▸ WHAT THE TASK ASKS
For this listing, report how many lines contain the string "metrics", using only a number.
--- START ---
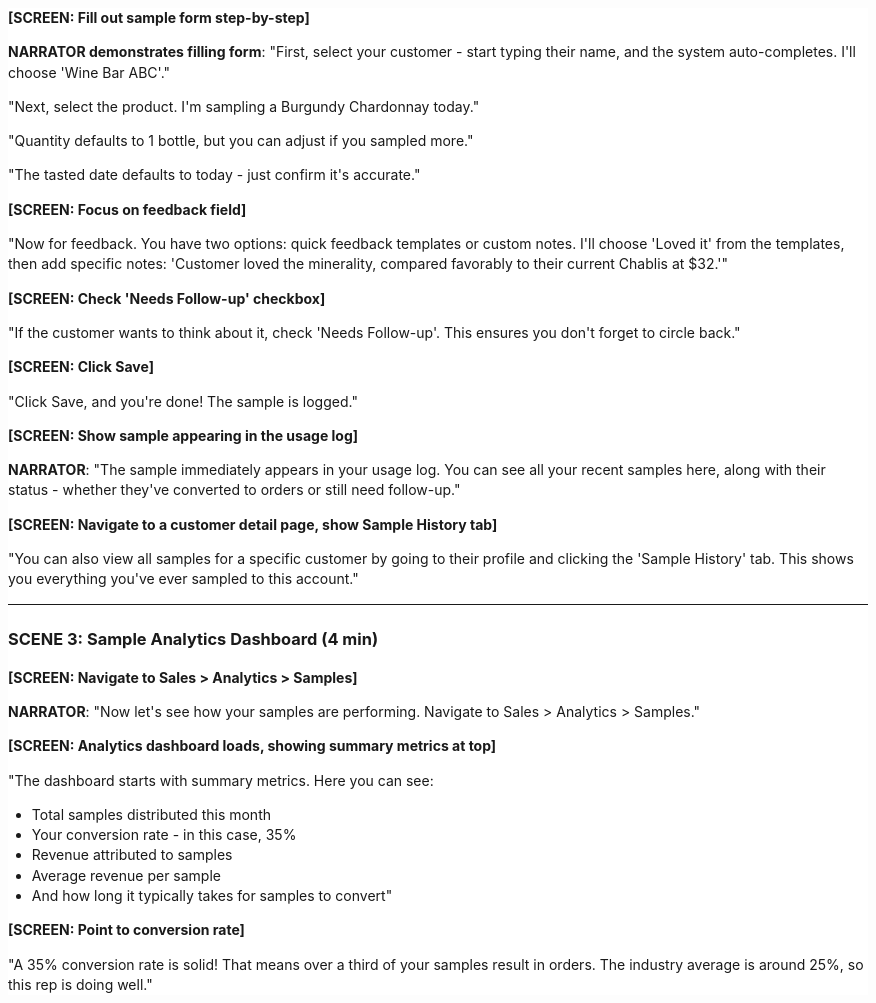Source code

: **[SCREEN: Fill out sample form step-by-step]**

**NARRATOR demonstrates filling form**:
"First, select your customer - start typing their name, and the system auto-completes. I'll choose 'Wine Bar ABC'."

"Next, select the product. I'm sampling a Burgundy Chardonnay today."

"Quantity defaults to 1 bottle, but you can adjust if you sampled more."

"The tasted date defaults to today - just confirm it's accurate."

**[SCREEN: Focus on feedback field]**

"Now for feedback. You have two options: quick feedback templates or custom notes. I'll choose 'Loved it' from the templates, then add specific notes: 'Customer loved the minerality, compared favorably to their current Chablis at $32.'"

**[SCREEN: Check 'Needs Follow-up' checkbox]**

"If the customer wants to think about it, check 'Needs Follow-up'. This ensures you don't forget to circle back."

**[SCREEN: Click Save]**

"Click Save, and you're done! The sample is logged."

**[SCREEN: Show sample appearing in the usage log]**

**NARRATOR**:
"The sample immediately appears in your usage log. You can see all your recent samples here, along with their status - whether they've converted to orders or still need follow-up."

**[SCREEN: Navigate to a customer detail page, show Sample History tab]**

"You can also view all samples for a specific customer by going to their profile and clicking the 'Sample History' tab. This shows you everything you've ever sampled to this account."

---

### SCENE 3: Sample Analytics Dashboard (4 min)

**[SCREEN: Navigate to Sales > Analytics > Samples]**

**NARRATOR**:
"Now let's see how your samples are performing. Navigate to Sales > Analytics > Samples."

**[SCREEN: Analytics dashboard loads, showing summary metrics at top]**

"The dashboard starts with summary metrics. Here you can see:
- Total samples distributed this month
- Your conversion rate - in this case, 35%
- Revenue attributed to samples
- Average revenue per sample
- And how long it typically takes for samples to convert"

**[SCREEN: Point to conversion rate]**

"A 35% conversion rate is solid! That means over a third of your samples result in orders. The industry average is around 25%, so this rep is doing well."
--- END ---
▸ OUTPUT
2